Wednesday, July 30, 2008

Ted Stevens’ Wallet Is Not a Dump Truck

We here at Train of Thought are proud to have the first exclusive statement from Senator Ted Stevens, who was indicted by a federal grand jury on seven counts of falsely reporting income yesterday.
I just the other day got, a bribe was sent by my staff at 10 o'clock in the morning on Friday and I just got it yesterday. Why?

Because it got tangled up with all these things going on in the economy legally.

So you want to talk about the consumer? Let's talk about you and me. We use these bribes to communicate and we aren't using them for legal purposes.

We aren't earning anything by not taking bribes! Now I'm not saying you have to or you want to discriminate against bribers.

The regulatory approach is wrong. Your approach is regulatory in the sense that it says "No one can bribe anyone for political favors". No, I'm not finished. I want people to understand my position, I'm not going to take a lot of time.

They want to deliver vast amounts of bribes to my wallet. And again, my wallet is not something you just dump something on.
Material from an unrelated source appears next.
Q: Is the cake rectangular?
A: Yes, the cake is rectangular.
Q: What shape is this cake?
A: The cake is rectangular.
It's not a truck.

It's a series of tubes.

And if you don't understand those tubes can be filled and if they are filled, when you put your bribe in, it gets in line and its going to be delayed by anyone that puts into
that tube enormous amounts of bribes, enormous amounts of bribes.

Now we have a separate Department of Defense bribe-line now, did you know that?

Do you know why?

Because they have to have theirs delivered immediately. They can't afford getting delayed by other people.

Incredible, a stinging rebuke of both those who would seek to punish him for accepting bribes, and also the bribers who are apparently pushing his wallet to the very limits. Shame on you, bribers. Ted Stevens’ wallet is not a dump truck.

It’s a series of tubes.

2 comments:

  1. Ted Stevens will be sorely missed. The Series of tubes line became such a joke that I had totally forgot about the dump truck bit. Truly hilarious.

    ReplyDelete
  2. Good freaking god, what does he even mean to say?